-- EXTRACTED MATERIAL follows --

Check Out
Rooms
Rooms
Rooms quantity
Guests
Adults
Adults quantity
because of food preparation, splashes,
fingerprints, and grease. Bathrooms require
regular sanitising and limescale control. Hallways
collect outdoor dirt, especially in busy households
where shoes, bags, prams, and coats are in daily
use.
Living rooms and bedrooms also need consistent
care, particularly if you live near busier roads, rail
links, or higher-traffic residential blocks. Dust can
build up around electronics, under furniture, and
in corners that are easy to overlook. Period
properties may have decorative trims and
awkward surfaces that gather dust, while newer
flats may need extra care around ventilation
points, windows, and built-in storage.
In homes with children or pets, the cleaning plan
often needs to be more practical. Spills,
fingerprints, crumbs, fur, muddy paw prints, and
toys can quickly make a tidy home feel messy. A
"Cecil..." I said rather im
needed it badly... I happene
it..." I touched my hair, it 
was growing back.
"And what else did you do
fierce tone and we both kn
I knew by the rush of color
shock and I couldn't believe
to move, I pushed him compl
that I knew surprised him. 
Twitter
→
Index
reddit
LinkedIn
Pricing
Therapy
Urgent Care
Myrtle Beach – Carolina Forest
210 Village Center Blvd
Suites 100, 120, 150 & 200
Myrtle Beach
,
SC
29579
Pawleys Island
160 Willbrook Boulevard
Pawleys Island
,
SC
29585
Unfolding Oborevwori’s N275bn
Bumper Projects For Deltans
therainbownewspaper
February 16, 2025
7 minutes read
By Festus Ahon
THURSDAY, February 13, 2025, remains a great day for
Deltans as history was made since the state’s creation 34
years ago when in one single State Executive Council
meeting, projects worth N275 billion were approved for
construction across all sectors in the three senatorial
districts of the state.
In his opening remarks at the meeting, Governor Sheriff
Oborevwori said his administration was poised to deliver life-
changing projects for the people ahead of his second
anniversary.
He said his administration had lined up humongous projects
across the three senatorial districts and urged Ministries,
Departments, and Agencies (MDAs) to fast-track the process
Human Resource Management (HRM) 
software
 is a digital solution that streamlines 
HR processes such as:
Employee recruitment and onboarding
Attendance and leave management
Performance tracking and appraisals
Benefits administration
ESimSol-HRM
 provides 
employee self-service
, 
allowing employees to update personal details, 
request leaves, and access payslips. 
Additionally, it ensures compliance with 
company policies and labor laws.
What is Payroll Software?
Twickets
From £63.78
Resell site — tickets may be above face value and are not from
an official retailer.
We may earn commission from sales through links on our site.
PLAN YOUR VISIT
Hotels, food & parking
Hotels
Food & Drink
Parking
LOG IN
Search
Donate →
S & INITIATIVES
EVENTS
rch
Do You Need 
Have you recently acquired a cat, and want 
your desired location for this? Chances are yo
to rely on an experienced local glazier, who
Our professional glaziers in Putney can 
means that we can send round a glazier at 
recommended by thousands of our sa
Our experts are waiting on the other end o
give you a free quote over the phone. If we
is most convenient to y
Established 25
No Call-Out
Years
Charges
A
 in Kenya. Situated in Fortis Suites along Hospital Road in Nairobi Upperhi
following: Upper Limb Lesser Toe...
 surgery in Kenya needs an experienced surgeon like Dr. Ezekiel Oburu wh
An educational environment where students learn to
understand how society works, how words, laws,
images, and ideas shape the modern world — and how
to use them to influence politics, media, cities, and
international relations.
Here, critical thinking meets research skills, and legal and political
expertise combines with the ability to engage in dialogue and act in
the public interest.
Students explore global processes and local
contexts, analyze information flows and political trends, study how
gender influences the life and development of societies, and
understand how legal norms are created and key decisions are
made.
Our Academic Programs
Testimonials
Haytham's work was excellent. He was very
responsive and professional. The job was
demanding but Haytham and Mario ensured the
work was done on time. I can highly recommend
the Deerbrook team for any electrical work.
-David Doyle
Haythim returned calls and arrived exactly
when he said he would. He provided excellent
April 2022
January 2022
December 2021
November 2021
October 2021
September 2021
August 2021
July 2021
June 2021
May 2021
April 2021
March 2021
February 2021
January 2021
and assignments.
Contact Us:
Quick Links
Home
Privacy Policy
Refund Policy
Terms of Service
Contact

-- EXTRACTED MATERIAL concluded --

ASSIGNMENT: From the data above, return every line from the line that has "request leaves, and access payslips." up to and including the line that has "means that we can send round a glazier at", exactly.

TASK SOLUTION:
request leaves, and access payslips. 
Additionally, it ensures compliance with 
company policies and labor laws.
What is Payroll Software?
Twickets
From £63.78
Resell site — tickets may be above face value and are not from
an official retailer.
We may earn commission from sales through links on our site.
PLAN YOUR VISIT
Hotels, food & parking
Hotels
Food & Drink
Parking
LOG IN
Search
Donate →
S & INITIATIVES
EVENTS
rch
Do You Need 
Have you recently acquired a cat, and want 
your desired location for this? Chances are yo
to rely on an experienced local glazier, who
Our professional glaziers in Putney can 
means that we can send round a glazier at 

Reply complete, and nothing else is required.